Queues in flow state or blocked/blocking connections might not be a problem, depending on your workload. It's up to you to determine if this is a normal situation or if the cluster is under unexpected load and thus, decide if it's safe to continue with the upgrade.
However, if there are queues in an undefined state (a.k.a. NaN
or
"ghost" queues), you should first start by understanding what is
wrong before starting an upgrade.
Ensure Cluster Has the Capacity for Upgrading
Please refer to changes in system resource usage for information about how the upgrade process can affect resource usage.
Perform the Upgrade
The main part of the upgrade process is performed by stopping, upgrading and starting each node one by one. The following steps should be performed for all nodes.
Stop the Node
The exact way to stop a node depends on how it was started.
Take a Backup
Optionally, when the node is stopped, you can backup its data folder.
Upgrade the Node
Install the new version of RabbitMQ and other packages if necessary.
Make sure you have an Erlang version compatible with the new RabbitMQ version.
Start the Node
Start the node and verify that it joins the cluster.

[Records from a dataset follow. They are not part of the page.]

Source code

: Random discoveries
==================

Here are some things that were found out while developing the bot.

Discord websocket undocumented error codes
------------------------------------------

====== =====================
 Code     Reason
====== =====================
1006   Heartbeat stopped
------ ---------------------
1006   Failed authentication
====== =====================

You can perform the following checks to ensure that the node started and rejoined the cluster successfully:
- run
rabbitmqctl cluster_status
and verify the output- the upgraded node should be listed as running
- there should be no network partitions nor active alarms
- check the management UI
- all nodes should be listed on the main page
- resource usage should be within acceptable limits
- check the logs
- there should be no errors
After the Upgrade
Verify that the Upgrade Has Succeeded
Like you did before the upgrade, verify the health and monitoring data to make sure all cluster nodes are in good shape and the service is running again.